When you first start out you will need to have funds set aside to keep your business running while its in the startup phase.
Advice is plentiful regarding how much you should have – we had enough to keep going for 6 months with an emergency reserve (called a credit card) if things got tough.
I think the top priority for a business just starting out is to reach ‘critical mass’ with the cash-flow. What I mean by ‘critical mass’ is that you want to be in a position where your current customers pay you enough to run your business without any external funds being required to ‘top up’ such as an overdraft facility or loans. Of course you have to factor in natural attrition with your customers but on the whole your current customers should pay all the bills and leave you will some profit.
This should be your core focus and you must be in survival mode at this stage.
Do not fall into the trap of being overly positive about your business succeeding and taking on far too much risk. We knew of one small business that took on too many people initially because the owner thought that once he opened his doors his business would be swamped with work. That did not happen but he still needed to pay staff and pay the leasing bills for the equipment his staff needed such as desk, chair, computer etc…

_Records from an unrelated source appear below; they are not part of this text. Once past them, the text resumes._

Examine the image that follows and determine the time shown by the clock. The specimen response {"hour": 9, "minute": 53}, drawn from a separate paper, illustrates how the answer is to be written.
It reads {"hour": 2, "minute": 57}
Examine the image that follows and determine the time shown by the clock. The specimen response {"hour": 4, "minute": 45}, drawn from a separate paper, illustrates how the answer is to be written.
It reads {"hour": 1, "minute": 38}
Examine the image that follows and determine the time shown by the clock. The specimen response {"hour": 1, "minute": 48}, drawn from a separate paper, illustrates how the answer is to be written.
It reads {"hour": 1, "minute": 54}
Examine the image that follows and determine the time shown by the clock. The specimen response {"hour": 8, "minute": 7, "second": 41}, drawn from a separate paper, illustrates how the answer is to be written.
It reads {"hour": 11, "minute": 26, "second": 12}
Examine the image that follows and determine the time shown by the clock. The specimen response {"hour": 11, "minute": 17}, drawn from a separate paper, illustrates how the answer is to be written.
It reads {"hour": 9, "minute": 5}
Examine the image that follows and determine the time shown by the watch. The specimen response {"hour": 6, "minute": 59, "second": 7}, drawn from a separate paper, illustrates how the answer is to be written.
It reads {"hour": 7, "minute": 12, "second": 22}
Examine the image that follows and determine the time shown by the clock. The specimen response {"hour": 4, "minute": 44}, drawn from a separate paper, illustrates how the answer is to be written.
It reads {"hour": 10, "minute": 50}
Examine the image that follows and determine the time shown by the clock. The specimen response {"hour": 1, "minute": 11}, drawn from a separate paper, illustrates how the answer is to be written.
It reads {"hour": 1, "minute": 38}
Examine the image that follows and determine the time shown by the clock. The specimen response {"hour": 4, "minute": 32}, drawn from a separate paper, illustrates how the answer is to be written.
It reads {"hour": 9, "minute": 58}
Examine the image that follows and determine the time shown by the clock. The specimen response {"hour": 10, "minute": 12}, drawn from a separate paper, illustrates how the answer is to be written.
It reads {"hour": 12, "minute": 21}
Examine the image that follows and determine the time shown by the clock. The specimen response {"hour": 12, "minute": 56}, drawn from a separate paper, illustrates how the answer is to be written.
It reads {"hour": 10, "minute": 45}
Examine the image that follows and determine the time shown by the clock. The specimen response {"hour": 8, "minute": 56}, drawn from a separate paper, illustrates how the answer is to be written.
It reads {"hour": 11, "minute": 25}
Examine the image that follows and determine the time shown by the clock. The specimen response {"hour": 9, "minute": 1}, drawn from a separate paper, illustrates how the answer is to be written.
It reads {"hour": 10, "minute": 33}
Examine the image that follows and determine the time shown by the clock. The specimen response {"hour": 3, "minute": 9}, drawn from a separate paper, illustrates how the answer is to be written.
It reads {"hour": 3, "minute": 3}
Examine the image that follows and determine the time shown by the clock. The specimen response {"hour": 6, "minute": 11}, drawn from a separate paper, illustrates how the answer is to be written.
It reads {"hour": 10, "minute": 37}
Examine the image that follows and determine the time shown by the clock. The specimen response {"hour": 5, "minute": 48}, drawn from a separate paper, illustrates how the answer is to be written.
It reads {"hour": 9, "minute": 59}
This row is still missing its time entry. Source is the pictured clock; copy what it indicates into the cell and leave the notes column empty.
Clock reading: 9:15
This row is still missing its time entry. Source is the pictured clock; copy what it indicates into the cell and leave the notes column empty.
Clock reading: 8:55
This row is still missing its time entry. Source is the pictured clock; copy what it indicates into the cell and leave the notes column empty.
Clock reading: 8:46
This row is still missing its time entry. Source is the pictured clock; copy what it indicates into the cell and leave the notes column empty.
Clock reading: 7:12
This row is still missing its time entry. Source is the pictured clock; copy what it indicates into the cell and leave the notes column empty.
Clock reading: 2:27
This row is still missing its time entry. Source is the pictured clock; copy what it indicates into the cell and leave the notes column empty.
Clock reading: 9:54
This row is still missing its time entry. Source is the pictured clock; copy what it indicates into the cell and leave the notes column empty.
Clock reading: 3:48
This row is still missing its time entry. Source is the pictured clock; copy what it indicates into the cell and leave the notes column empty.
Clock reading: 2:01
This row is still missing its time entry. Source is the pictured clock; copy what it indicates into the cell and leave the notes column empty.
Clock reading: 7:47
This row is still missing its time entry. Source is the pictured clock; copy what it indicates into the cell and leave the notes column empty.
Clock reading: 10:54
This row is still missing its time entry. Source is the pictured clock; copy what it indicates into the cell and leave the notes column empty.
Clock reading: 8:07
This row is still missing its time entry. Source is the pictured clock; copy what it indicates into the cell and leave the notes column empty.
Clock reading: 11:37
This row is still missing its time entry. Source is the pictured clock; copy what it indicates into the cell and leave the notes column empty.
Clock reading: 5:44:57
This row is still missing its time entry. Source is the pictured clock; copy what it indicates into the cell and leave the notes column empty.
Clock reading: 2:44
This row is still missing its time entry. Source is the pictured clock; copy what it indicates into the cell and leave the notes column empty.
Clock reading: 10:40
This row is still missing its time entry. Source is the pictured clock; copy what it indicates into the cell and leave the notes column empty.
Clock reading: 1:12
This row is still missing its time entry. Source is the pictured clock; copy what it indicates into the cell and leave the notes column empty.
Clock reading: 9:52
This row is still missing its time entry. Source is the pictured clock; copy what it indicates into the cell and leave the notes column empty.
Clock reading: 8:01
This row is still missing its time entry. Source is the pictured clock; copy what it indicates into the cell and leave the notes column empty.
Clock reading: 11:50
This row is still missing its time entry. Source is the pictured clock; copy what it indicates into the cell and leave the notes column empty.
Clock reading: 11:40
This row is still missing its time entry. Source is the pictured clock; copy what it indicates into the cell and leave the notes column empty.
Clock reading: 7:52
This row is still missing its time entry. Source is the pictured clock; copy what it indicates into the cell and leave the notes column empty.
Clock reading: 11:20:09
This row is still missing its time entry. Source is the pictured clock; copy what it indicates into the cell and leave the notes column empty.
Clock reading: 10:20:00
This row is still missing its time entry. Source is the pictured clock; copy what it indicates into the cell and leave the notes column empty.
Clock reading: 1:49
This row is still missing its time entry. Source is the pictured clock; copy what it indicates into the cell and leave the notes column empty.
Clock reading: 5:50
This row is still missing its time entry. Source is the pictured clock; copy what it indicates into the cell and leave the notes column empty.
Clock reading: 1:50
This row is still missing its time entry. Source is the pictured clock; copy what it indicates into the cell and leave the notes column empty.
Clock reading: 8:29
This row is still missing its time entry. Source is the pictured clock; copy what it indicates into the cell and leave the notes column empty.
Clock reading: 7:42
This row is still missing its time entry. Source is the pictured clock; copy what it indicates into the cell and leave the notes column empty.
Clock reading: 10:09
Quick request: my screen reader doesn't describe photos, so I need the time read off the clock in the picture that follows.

Think of yourself on a deserted island with only limited resources and no chance of getting anymore supplies – you must make do with what you have and only after great consideration should you spend more money. One of our directors has an excellent approach to spending – she will only spend money if $1 dollar spent brings in $3 dollars of revenue. Anyone in the business seeking budget must prove to her that this will occur.
Once you reach ‘critical mass’ and have profit then you have a solid foundation to take on calculated risk but take it easy! Don’t rush out after you start making profit and upgrade all your staffs computers. You need to be sure that you are at ‘critical mass’ – for example make sure that you are not in the position where 90% of your revenue comes from 1 or 2 customers – if they leave then your back to survival mode.